My government will first act to defeat it militarily and then ensure that we provide the very education it despises to help our people help themselves. Boko Haram will soon learn that, as Nelson Mandela said, “Education is the most powerful weapon which you can use to change the world.” (emphasis added)
To be sure, education is an indispensable bulwark against radicalization and can assist in ameliorating some of the underlying causes of the conflict, such as poverty and socioeconomic underdevelopment. But prioritizing a military solution above all else, is likely to only perpetuate the problem.
Examining 648 terrorist groups between 1968 and 2006, a seminal RAND study found that “military force has rarely been the primary reason for the end of terrorist groups,” with evidence suggesting that the majority of terrorist groups ended with “a transition to the political process.” The report found that in situations where terrorist groups were unable or unwilling to enter into transitional, nonviolent talks, local police and intelligence gathering were the most successful in “penetrating and disrupting” terrorist organizations in comparison to the military. This lesson is apparently lost on Buhari’s, who is opting for a strategy of deploying military units from other regions of Nigeria to the Northeast. These same units will inevitably lack local understanding of the threat environment, context, legitimacy, and accountability in the Northeast and will find it challenging to extract intelligence from a populace long-terrorized by the military.
So far, a counterproductive military-first approach in Nigeria has been characterized by brutal abuses and profiling committed by predatory military and police forces with impunity, resulting in marginalization of an entire religious group.

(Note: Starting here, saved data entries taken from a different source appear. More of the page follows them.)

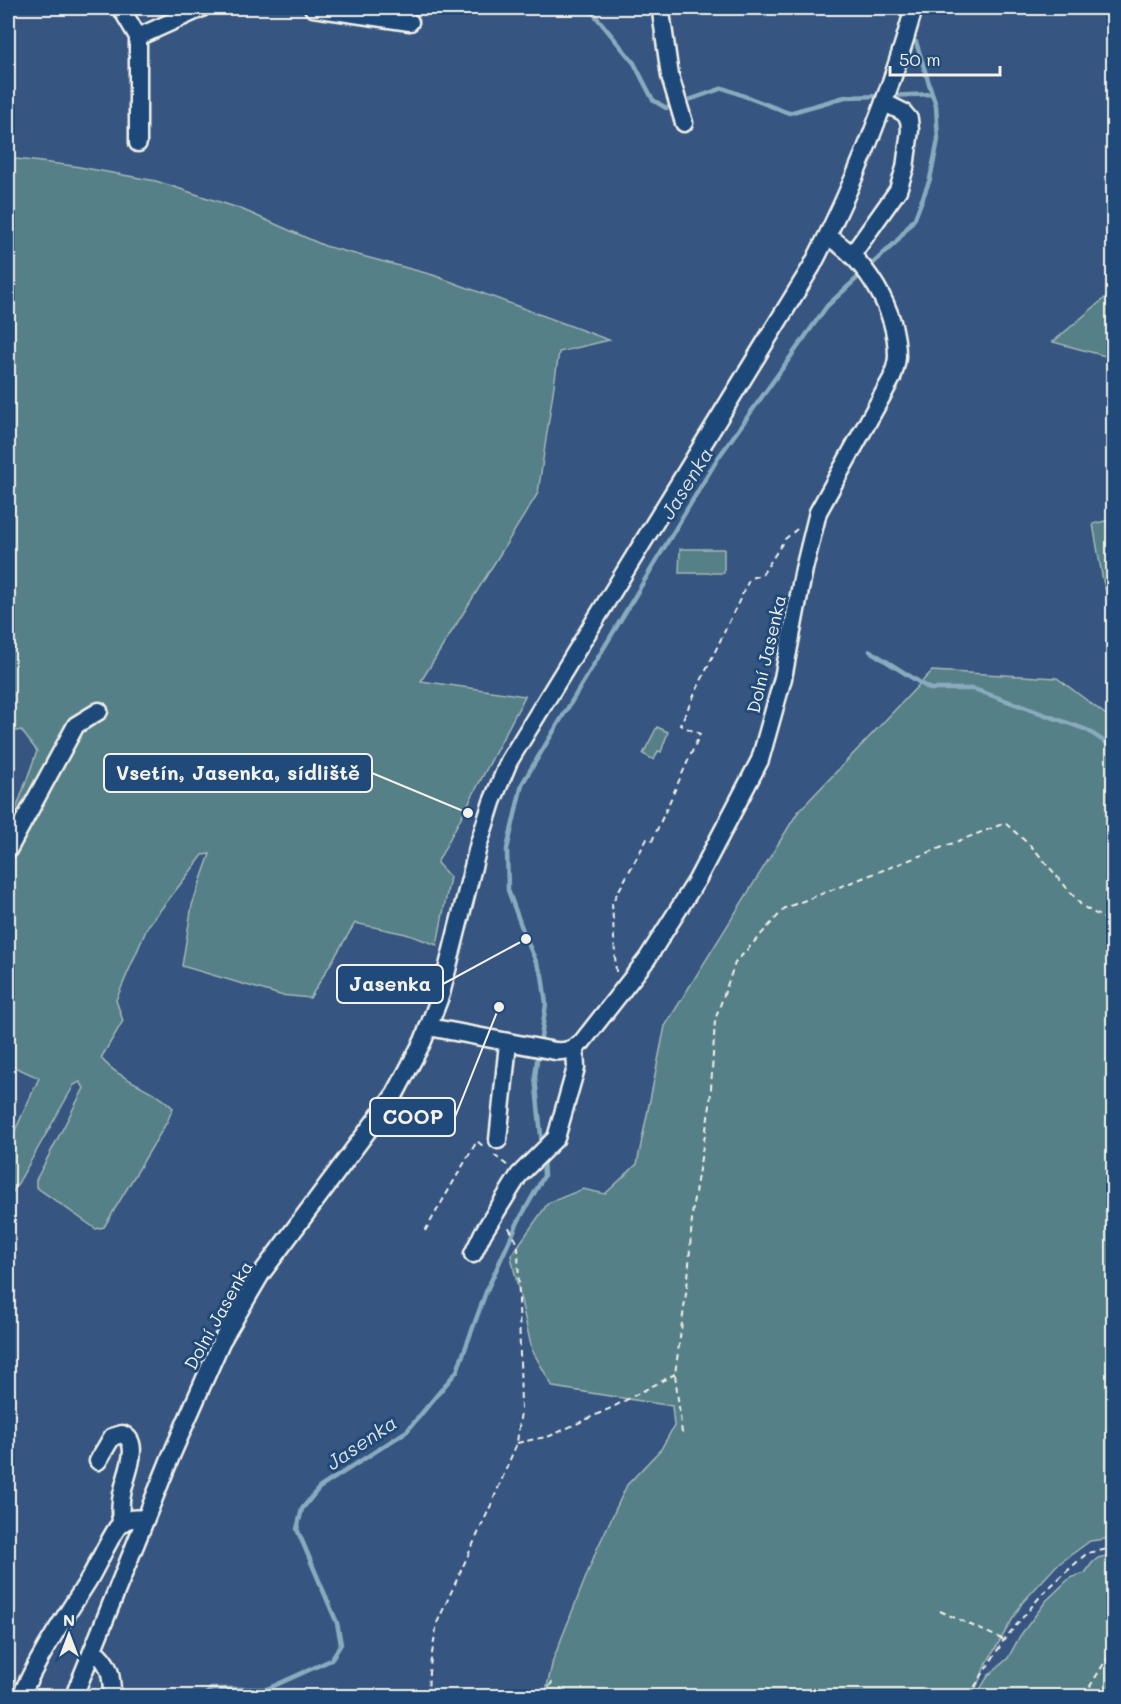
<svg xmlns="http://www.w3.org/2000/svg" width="1121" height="1704" viewBox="0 0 1121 1704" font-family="Mali,sans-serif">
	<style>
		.green { fill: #568087; stroke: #a5b8b8; stroke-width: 1.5 }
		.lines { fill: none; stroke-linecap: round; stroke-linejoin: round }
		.stream { stroke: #8aabbd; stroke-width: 4.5 }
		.minor-casing { stroke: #f4f1e8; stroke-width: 21 }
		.path { stroke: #f4f1e8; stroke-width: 2; stroke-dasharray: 6 4.5; stroke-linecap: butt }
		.minor { stroke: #1f4a7a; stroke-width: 16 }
		.labels { text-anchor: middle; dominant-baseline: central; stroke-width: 6; stroke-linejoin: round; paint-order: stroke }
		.street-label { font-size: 18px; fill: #f4f1e8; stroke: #1f4a7a }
		.water-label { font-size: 20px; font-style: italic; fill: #dadfdd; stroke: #1f4a7a }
		.leader { fill: none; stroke: #f4f1e8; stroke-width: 2 }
		.callout-dot { fill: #f4f1e8; stroke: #1f4a7a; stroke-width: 2 }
		.callout { fill: #1f4a7a; stroke: #f4f1e8; stroke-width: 2 }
		.callout-label { font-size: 20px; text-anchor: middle; font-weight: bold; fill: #f4f1e8 }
	</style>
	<rect width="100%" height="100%" fill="#365681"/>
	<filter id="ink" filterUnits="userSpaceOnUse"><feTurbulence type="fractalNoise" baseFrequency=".0167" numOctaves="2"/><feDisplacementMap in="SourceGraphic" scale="12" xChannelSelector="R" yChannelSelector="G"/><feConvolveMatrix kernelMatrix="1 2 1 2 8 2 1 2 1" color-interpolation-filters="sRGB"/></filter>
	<g filter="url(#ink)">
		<path class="green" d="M8,158L74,166L156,181L241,209L325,246L433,275L609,340L559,352L538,493L421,681L525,696L437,863L450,877L437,945L406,934L355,923L310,998L280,995L182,966L192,905L210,854L203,855L148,926L116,1000L123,1021L101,1058C122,1083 152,1086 173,1108L167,1122L104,1227L96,1229L36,1187V1180L84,1088L80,1082L74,1085L13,1192L8,1193V1146L39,1078L8,1064V832L37,751L21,730L8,733Z
			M1113,291V358L1053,342Z
			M1113,519H1114L1113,613L1103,581L1093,524Z
			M680,549H724V573H679Z
			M932,671L1057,678L1113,720V1538L1090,1541L1056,1566L1022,1603L985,1666L973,1696H545L553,1660L597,1549L627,1485L661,1449L674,1426L672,1406L553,1387L532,1350L511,1256L548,1203L583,1189L605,1194L637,1164L665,1026L798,812Z
			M657,727L668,732L661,752L658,751L654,760L643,754Z
			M1113,1554V1696H976L988,1676L1008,1658L1020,1636L1046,1601L1070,1578L1085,1573L1092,1563L1098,1558Z"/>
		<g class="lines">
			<path class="stream" d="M589,8L634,63L653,100L666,108L723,88L789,113L845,97L882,96
				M890,96L932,94
				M870,651L930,689H974L1087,730L1114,748
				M540,1044L546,1004L542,975L526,939L508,890L507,849L522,784L718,458L827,306L896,242L915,218L930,179L938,140L936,106L916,42
				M538,1052L535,1077L542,1145
				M204,1696L211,1689H267L331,1660L341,1644L337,1623L297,1529L302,1509L319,1488L407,1431L457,1371L486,1292L518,1222L544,1176L543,1156"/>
			<g class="minor-casing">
				<path id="minor" d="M121,8L138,37
					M313,8L410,22
					M658,8L661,12L670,76L684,123
					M138,143V37L202,8
					M852,255L898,190L905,168L910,130L909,119L903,112L885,103
					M8,850L76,725L99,711
					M429,1027L555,1051C567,1052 573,1049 582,1042L647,959L697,880L760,760L783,678L804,569L818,512L892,378C894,371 897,363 897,356C897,310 866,259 827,236
					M498,1140L508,1043
					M473,1254L483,1233L519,1175L556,1138L576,1068L575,1048
					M98,1461L112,1437L122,1434C142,1442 126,1474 123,1490C120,1501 120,1512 121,1523
					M93,1650C110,1662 112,1676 112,1696
					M21,1696C39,1655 64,1619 88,1581C98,1564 106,1545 117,1528C125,1518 134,1518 146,1518
					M74,1696L171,1456L221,1342L261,1274L395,1094L423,1041L441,994L479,843L492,802L509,761L812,266C855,183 889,98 914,8"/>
			</g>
			<path class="path" d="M616,972L612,903L647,839L652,841L700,734L680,725L750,578L762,575L785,539L797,529
				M494,1155L508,1166
				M425,1231L477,1141L484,1147
				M682,1433L675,1374L688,1279L693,1204L710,1106L715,1020L735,963L785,908L1005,823L1034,849L1082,906L1114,924
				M517,1443L550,1436L611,1408L675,1374
				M940,1611L1004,1640
				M428,1696L429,1672L437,1623L491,1505L517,1443L521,1411L518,1244L507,1224
				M543,1696L553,1681
				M969,1696L1004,1640L1043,1593L1087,1553L1114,1548
				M1084,1696L1114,1647"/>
			<use href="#minor" class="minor"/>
		</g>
	</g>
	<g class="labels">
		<g class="street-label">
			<text transform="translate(766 654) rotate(-77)">Dolní Jasenka</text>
			<text transform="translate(218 1315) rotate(-61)">Dolní Jasenka</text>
		</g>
		<g class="water-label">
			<text transform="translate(686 483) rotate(-58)">Jasenka</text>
			<text transform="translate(361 1442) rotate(-34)">Jasenka</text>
		</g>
	</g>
	<path class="leader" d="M468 813L372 773M526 939L443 984M499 1007L455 1117"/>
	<g class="callout-dot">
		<circle cx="468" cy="813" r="6"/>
		<circle cx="526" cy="939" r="6"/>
		<circle cx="499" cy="1007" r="6"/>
	</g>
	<g class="callout">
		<rect x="104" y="754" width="268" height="38" rx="6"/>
		<rect x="337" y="965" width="106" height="38" rx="6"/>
		<rect x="370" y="1098" width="85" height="38" rx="6"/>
	</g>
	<g class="callout-label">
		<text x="238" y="780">Vsetín, Jasenka, sídliště</text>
		<text x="390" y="991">Jasenka</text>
		<text x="413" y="1124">COOP</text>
	</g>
	<rect width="1121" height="1704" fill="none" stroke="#1f4a7a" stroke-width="30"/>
	<rect x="15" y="15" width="1091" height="1674" fill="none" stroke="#f4f1e8" stroke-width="2" filter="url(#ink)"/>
	<g transform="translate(69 1635)" stroke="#1f4a7a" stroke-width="4.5" paint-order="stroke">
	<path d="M0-4.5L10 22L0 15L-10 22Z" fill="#f4f1e8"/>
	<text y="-9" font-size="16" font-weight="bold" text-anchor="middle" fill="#f4f1e8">N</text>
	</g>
	<path d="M890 66v9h110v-9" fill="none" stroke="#f4f1e8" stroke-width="3"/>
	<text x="899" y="66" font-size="18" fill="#f4f1e8" stroke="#1f4a7a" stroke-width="4.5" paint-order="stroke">50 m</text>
</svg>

Emboldened and supported by the West’s War on Terror, Nigerian security forces hunted down and killed Muslim men indiscriminately and terrorized communities throughout the North employing methods hardly distinct from Boko Haram. Despite this, Buhari proposes employing a tool that is definitively a part of the problem.
A professional military, let alone a predatory military, cannot “confine” what is at the heart of Boko Haram’s appeal—a refuge and a sense of purpose for those who feel alienated, marginalized, persecuted and ultimately rejected by a system they perceive to fuel inequity and injustice. We can only hope that the Buhari Administration is committed to what will be a long and arduous process of security sector reform, disruption of corruption, and building an inclusive society, necessary for sustained stability, rather than relying on military actions that provide immediate security, but have proven to come at a cost to regional stability and civilian life.